Una mentira conduce inevitablemente a otra

Por César Adrián - julio 16, 2026

 


Hay una vieja regla de la política mexicana: cuando una mentira deja de sostenerse, se fabrica otra más grande para taparla.

Así hemos llegado al punto donde la Constitución parece haber dejado de ser el pacto que rige la vida pública para convertirse en un documento que unos interpretan según la conveniencia del momento y otros modifican cuando el poder así lo exige. La ley debería ser el límite del gobierno; con demasiada frecuencia termina siendo el instrumento del gobernante.

A muchos les incomodará leer estas líneas. No importa. Como dice el viejo refrán popular: “tan preocupados por el honor y tan desobligados con el gasto.”

Vivimos en un país donde los tribunales, los partidos y las instituciones parecen estar sometidos a una prueba permanente de credibilidad. Cada resolución polémica, cada candidatura cuestionada, cada negociación de última hora alimenta la percepción de que la justicia y la legalidad no siempre caminan de la mano.

En México ya no sorprende que las instituciones sean cuestionadas. Lo preocupante es que muchos ciudadanos han dejado de esperar imparcialidad. Cuando una resolución favorece a unos, es justicia; cuando beneficia a otros, es persecución. El problema no es quién gana la discusión. El problema es que la confianza perdió la elección hace mucho tiempo.

Mientras tanto, el ciudadano común sigue haciendo malabares para sobrevivir. Sale de su casa sin saber si regresará con tranquilidad; llega al supermercado con el mismo sueldo y sale con menos productos; paga más impuestos, más servicios, más gasolina, más alimentos... pero escucha todos los días que la economía marcha mejor que nunca.

Los ciudadanos observan cómo el discurso oficial promete transformación, honestidad y bienestar, pero la realidad cotidiana sigue marcada por la inseguridad, la incertidumbre económica, los servicios públicos insuficientes y un costo de vida que no deja de presionar el bolsillo de millones de familias.

El problema no es únicamente un partido político. Sería demasiado sencillo reducir el diagnóstico a un solo color.

Durante décadas, quienes hoy son oposición construyeron los vicios que ahora denuncian. Y quienes llegaron prometiendo erradicarlos terminaron justificando muchos de ellos bajo el argumento de que todo era diferente porque ahora "el pueblo manda". Cambiaron los protagonistas, pero demasiadas veces el libreto siguió siendo el mismo.

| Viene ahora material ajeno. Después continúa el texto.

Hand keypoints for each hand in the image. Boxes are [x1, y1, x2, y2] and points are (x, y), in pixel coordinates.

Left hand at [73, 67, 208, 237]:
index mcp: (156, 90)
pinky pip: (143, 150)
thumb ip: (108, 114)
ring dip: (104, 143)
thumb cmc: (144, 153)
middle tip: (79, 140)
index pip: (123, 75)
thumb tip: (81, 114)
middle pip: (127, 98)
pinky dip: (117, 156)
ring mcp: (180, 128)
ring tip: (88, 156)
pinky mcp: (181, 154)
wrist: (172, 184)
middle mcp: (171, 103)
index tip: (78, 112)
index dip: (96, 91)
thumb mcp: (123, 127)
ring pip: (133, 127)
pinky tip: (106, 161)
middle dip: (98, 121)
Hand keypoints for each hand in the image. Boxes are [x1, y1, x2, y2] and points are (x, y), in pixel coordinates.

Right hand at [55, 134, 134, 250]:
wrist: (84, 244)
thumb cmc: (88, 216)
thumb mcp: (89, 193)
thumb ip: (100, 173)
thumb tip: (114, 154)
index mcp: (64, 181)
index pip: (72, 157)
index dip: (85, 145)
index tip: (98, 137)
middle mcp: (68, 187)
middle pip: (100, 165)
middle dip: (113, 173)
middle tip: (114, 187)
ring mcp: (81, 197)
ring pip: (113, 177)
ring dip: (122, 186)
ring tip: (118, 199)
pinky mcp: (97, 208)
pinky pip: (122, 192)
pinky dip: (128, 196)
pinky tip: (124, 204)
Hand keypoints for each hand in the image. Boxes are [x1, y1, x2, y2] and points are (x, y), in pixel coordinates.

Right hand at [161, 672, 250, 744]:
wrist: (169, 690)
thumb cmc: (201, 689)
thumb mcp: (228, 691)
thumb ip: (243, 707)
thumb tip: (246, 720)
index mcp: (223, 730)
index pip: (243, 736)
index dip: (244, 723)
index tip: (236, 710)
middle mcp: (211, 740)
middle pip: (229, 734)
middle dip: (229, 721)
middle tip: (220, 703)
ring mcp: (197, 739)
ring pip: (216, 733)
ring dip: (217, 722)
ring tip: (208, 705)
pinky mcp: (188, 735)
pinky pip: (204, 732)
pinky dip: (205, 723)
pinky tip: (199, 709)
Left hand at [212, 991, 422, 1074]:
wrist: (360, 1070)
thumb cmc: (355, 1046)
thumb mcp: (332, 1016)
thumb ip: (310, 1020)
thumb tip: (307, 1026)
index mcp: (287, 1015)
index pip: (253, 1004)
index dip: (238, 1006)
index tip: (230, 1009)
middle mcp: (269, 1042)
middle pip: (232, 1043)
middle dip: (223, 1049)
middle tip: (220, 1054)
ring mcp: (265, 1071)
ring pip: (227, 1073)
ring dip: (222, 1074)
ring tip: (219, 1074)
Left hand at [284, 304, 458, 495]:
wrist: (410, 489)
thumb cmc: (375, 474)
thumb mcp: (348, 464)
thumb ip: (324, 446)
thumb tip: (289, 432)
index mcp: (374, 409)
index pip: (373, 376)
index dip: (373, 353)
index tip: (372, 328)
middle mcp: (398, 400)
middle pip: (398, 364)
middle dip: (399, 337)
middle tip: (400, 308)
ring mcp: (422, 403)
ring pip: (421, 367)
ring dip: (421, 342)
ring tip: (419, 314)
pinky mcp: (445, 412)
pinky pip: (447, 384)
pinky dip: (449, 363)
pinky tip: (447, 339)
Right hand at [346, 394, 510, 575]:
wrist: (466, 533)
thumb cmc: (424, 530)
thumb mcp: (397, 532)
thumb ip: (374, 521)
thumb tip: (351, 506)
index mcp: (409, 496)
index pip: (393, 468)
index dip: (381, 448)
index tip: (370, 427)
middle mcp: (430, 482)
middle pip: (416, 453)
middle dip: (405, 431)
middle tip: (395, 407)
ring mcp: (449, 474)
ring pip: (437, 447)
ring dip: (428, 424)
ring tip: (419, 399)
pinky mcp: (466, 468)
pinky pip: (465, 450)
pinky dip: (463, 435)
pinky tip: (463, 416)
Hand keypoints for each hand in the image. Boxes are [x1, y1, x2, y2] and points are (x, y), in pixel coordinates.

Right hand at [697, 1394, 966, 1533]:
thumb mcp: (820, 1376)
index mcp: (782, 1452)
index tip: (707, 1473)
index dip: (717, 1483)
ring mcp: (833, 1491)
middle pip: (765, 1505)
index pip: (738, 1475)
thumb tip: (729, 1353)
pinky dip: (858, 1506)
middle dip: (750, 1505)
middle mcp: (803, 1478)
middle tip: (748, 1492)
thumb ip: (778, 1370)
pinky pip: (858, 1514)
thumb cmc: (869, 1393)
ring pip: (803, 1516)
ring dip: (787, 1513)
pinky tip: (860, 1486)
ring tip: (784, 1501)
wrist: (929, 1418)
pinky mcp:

Los mexicanos asistimos a una función donde los actores cambian de camiseta con sorprendente facilidad. Quien ayer denunciaba el autoritarismo hoy lo ejerce; quien antes condenaba el uso político de las instituciones ahora las defiende cuando le favorecen. La congruencia se ha convertido en una especie en peligro de extinción.

Mientras la clase política libra sus guerras, el ciudadano enfrenta otras mucho más reales. La violencia se normaliza. La extorsión deja de ser noticia. El asesinato deja de sorprender. Abrimos el periódico con una tragedia y cerramos el día con otra, como si el horror hubiera terminado por incorporarse a la rutina nacional.

La mentira no sólo se instala en los discursos; también se infiltra en la memoria colectiva. Se apuesta a que el ciudadano olvide. Que olvide promesas incumplidas, escándalos, contradicciones y compromisos abandonados. Que cada elección sea una hoja en blanco donde nadie rinda cuentas.

Y, sin embargo, la memoria es el peor enemigo de cualquier gobierno que pretenda escribir la historia a su conveniencia.

México no necesita más héroes de propaganda ni salvadores providenciales. Necesita instituciones que funcionen, gobernantes que acepten límites y ciudadanos que exijan resultados, no relatos.

Porque una democracia deja de serlo cuando la verdad se convierte en un accesorio del poder y la crítica es vista como traición.

La gran tragedia nacional no consiste únicamente en que algunos mientan. Consiste en que demasiados terminan acostumbrándose a la mentira.

Esa costumbre es mucho más peligrosa que cualquier elección.

Todavía hay tiempo para corregir el rumbo, pero el primer paso sigue siendo el mismo de siempre: dejar de confundir propaganda con realidad y poder con razón.

Porque una mentira siempre necesita otra para sobrevivir.

Y las naciones que viven de mentiras terminan pagando la verdad con intereses.